An 18-year-old spanish female patient was admitted to our hospital in December 2017 after 2 days of fever, caugh and dyspnea. The patient had no clinical relevant history, no history of recent travel and a completed vaccination calendar. The patient accomplished sepsis clinical criteria, and examination revealed no neurologic findings or skins lesions. Laboratory findings were leucopenia, coagulopathy and elevation of acute phase reagents. Torax X-ray showed a bilateral infiltrate. The patient evolved to acute respiratory failure, which required admission to our Intensive Care Unit for respiratory support with Optiflow. Empirical antimicrobial treatment with meropenem, levofloxacin and oseltamivir was started after collection of blood and urine cultures and nasopharyngeal exudate for PCR testing for Influenza viruses.
Urine and nasopharyngeal samples were negative. After 15h of incubation, blood cultures were positive and the Gram stain showed Gram-negative cocci in pairs (Fig. 1). The bottles were subcultured onto Columbia sheep blood and chocolate agar plates and incubated at 35°C in 5% CO2. With the suspicion of meningococcemia, subculture was also made onto Martin Lewis agar and incubated at 35°C in CO2. After 24h of incubation, all agar plates were grown, showing small, non-hemolytic, brilliant, grayish colonies. The oxidase test was positive and the biochemical identification panel (Api NH, Biomérieux) revealed that the isolate fermented glucose and maltose and was proline arylamidase and gamma-glutamyl transferase positive. Agglutination for capsular antigens was made (Directigen Meningitis Combo Test, Biomérieux), confirming that the isolate was Neisseria meningitidis serogroup C/W. The strain was susceptible to Cefotaxime (MIC≤0.016μg/mL). Clinicians were informed and the patient underwent targeted therapy with Cefotaxime at a dose of 2g/8h for 7 days, with favorable outcome. After 12 days of hospitalization, the patient was discharged from our hospital without any clinical consequence of the infection.
The strain was sent to the Reference Laboratory for Meningococci (National Centre of Microbiology, Institute of Health Carlos III, Majadahonda, Spain) for confirmation and characterization. The isolate was identified by using slide agglutination with specific polyclonal antibodies as N. meningitidis serogroup W, and molecularly characterized by sequencing variable regions of the PorA protein gene1 as genosubtype P1.5,2 (PorA VR1:5, VR2:2).

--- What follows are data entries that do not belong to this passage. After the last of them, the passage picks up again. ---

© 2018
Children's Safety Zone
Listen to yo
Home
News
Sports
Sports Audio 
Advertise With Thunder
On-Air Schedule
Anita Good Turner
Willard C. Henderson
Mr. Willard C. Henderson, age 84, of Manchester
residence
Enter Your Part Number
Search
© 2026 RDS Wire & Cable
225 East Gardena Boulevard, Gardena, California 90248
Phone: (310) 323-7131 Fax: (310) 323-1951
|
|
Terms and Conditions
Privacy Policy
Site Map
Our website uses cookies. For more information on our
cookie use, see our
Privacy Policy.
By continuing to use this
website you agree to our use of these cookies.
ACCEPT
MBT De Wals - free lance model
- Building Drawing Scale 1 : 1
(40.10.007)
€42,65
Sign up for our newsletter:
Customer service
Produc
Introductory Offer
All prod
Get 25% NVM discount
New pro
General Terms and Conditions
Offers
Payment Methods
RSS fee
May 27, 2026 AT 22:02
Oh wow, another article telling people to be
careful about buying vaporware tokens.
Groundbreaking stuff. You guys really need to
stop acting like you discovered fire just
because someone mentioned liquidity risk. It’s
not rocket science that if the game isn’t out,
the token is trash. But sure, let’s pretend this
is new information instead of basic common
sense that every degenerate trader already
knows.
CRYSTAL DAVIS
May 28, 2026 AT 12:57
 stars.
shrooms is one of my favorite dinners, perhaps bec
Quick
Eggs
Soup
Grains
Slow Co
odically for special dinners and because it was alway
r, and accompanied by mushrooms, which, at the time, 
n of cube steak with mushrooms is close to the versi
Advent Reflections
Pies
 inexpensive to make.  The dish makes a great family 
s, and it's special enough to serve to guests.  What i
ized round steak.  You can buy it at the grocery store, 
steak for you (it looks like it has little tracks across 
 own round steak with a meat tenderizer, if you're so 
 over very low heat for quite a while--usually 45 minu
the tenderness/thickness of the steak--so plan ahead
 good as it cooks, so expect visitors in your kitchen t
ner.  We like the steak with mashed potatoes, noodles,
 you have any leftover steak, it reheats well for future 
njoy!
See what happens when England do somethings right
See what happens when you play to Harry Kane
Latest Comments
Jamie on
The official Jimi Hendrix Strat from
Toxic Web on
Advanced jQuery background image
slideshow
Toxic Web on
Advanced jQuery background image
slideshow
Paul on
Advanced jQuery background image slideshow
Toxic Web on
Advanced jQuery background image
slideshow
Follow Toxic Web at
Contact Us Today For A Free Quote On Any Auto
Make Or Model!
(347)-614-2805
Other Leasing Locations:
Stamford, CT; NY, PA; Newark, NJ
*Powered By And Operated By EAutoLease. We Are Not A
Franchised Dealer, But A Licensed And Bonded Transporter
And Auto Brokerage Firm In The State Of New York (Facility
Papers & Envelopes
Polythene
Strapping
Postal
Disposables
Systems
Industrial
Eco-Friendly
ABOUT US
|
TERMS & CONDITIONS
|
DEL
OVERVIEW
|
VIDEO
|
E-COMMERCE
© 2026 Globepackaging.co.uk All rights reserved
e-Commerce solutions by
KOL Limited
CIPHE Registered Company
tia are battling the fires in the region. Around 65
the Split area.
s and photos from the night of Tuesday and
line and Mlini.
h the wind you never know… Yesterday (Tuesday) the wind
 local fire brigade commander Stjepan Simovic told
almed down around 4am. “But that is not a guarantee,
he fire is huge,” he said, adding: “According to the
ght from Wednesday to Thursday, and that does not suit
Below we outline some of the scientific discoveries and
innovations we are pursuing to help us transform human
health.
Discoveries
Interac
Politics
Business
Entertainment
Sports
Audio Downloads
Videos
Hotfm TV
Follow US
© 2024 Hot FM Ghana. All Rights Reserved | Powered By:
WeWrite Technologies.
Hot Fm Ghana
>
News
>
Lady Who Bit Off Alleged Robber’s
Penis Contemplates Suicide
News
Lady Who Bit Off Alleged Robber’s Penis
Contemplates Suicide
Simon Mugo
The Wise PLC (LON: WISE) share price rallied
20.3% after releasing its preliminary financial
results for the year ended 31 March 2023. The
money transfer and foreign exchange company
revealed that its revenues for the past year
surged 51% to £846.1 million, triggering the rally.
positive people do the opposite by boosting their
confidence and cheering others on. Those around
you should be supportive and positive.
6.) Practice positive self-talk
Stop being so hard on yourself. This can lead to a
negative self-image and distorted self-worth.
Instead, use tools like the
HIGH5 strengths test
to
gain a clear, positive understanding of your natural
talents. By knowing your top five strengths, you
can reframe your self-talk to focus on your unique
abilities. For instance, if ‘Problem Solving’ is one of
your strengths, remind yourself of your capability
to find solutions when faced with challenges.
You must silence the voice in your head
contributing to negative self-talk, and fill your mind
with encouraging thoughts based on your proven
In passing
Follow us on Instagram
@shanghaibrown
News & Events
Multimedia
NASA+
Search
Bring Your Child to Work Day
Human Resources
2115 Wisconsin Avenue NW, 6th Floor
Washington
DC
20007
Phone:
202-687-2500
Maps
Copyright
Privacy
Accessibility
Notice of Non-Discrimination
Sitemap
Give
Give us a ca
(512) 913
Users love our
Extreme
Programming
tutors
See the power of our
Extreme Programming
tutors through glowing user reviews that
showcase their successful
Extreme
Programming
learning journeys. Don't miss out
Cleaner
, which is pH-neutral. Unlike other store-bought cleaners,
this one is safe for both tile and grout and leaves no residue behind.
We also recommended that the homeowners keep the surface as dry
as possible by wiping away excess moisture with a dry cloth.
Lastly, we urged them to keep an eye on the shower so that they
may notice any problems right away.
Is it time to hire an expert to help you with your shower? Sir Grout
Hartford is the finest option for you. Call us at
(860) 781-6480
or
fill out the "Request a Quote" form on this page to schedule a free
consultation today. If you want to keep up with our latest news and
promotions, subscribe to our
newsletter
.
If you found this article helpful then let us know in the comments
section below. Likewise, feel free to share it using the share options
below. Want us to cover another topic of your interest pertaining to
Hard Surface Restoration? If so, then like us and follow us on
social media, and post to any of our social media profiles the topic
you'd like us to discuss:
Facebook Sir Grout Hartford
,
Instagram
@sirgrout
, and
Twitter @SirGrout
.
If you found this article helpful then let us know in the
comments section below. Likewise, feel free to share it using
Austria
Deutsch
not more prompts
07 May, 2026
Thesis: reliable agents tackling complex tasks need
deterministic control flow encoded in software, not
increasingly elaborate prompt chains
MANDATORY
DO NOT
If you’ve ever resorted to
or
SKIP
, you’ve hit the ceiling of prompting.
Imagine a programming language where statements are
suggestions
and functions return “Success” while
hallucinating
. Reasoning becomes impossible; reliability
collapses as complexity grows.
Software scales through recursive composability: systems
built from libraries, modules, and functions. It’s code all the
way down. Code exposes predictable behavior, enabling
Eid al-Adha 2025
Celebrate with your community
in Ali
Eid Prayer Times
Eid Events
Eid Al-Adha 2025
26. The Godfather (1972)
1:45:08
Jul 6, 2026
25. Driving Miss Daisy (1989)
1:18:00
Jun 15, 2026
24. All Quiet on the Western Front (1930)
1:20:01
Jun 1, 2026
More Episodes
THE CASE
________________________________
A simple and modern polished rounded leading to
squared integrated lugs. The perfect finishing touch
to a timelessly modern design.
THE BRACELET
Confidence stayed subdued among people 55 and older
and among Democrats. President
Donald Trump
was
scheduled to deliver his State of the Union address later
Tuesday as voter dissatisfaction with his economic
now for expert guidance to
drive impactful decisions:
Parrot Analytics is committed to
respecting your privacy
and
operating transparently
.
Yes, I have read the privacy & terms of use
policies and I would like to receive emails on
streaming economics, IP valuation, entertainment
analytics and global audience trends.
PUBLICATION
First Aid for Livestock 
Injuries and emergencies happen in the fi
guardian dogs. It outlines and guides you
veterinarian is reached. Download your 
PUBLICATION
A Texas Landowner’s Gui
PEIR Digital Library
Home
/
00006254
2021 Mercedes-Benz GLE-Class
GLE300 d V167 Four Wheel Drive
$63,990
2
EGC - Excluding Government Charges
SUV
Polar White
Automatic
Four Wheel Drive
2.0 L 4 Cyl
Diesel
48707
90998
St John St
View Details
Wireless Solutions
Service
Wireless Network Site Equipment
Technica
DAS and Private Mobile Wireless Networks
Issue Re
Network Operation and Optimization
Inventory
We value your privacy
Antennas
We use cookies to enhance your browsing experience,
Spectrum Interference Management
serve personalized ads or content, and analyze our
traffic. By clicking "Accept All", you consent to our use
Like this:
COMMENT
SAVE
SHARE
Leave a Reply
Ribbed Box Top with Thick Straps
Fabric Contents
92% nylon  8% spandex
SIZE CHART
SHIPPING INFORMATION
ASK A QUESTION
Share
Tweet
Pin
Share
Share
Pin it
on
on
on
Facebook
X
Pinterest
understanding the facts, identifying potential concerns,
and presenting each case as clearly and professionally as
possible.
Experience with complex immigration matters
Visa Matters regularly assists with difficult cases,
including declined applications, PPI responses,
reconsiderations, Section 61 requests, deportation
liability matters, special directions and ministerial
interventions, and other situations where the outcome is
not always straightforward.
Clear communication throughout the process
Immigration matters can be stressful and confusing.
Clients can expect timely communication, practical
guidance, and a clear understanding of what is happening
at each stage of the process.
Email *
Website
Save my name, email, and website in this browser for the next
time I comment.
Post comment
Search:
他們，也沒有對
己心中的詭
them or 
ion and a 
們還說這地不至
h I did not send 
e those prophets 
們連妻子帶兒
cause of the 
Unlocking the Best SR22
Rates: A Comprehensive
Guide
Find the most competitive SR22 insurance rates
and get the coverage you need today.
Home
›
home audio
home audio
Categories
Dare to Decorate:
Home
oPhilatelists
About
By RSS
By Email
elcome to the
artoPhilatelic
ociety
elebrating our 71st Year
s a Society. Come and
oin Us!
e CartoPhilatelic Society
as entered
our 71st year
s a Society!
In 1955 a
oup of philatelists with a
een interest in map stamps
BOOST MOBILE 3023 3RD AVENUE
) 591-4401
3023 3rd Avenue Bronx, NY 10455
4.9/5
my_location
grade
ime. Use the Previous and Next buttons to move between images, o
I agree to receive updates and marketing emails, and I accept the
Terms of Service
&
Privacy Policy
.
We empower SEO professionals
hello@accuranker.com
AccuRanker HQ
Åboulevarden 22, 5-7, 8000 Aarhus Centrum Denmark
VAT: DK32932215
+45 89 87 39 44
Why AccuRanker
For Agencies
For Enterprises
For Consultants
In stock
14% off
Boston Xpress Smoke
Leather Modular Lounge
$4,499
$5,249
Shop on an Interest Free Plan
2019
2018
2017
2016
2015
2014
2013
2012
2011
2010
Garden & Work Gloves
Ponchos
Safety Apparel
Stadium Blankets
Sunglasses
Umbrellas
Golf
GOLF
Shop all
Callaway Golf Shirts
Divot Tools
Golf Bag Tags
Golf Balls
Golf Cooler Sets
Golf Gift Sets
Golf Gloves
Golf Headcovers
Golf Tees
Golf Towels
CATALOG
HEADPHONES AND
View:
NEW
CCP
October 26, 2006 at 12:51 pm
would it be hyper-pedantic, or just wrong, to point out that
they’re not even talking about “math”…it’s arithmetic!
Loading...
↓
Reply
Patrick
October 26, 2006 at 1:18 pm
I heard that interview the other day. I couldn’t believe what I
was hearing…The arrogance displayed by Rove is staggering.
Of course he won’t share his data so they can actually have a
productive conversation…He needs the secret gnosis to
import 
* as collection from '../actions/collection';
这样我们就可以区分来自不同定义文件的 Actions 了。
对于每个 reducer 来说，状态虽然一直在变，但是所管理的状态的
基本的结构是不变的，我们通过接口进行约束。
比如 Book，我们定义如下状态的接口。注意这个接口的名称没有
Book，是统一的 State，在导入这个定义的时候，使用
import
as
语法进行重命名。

Invasive meningococcal disease (IMD) is a severe and life-threating illness, associated with different serogroups of N. meningitidis. In Spain, all IMD cases must be notified through the National Network of Epidemiological Surveillance, due to its high morbidity and mortality, as well as the clinical consequences of the infection. The disease is seasonal, being more frequent in the winter months. The epidemiological patterns are different depending on the involved serogroup.2 Regarding the incidence of IMD, 3121 cases were reported in 2015 in EU/EEA countries (0.6 cases per 100000 population), being the most frequent the serogroup B (61%), followed by serogroup C (14%). There is a continuous decreasing trend in the incidence of the mentioned serogroups. However, IMD by other serogroups that were rare years ago in Europe such as W and Y, are now increasing, achieving a rate of 11% for W and 10% for Y of the total number of cases in 2015.3–7 Thus, the implementation of the quadrivalent conjugate vaccination (A, C, Y and W) has been proposed in countries with increasing rates of IMD by serogroup W such as United Kingdom, Greece, Austria and Czech Republic.8
In Spain we have attended a similar scenario: on the one hand a decrease on the incidence of IMD by serogroup C and B. On the other hand, the number of IMD due to non-frequent serogroups (W and Y) has also increased (8.2% of W and 5.2% of Y in 2015–2016 season).9
These serogroups are nowadays considered as emerging and they should be considered in patients with clinical suspicion of meningococcal infection. The possibility of quadrivalent conjugate vaccine implementation in Spain should be evaluated in response to the increasing risk of IMD cases by serogroup W.10
This case report illustrates the emerging importance of these local-acquired non-B/C meningococcal infections which have to be considered as a differential diagnosis in patients with either sepsis of respiratory origin with or without neurological or skin findings. In addition, it could serve to point out the potential benefit of implementing the quadrivalent vaccine in Spain. However, prospective multicentric studies are needed to establish the incidence of these emerging serogroups and also to assess the convenience of the quadrivalent vaccine implementation in Spain, as it has already been implemented in other EU/EEA countries.
We thank Rebeca Bailén for her help with the preparation of the manuscript.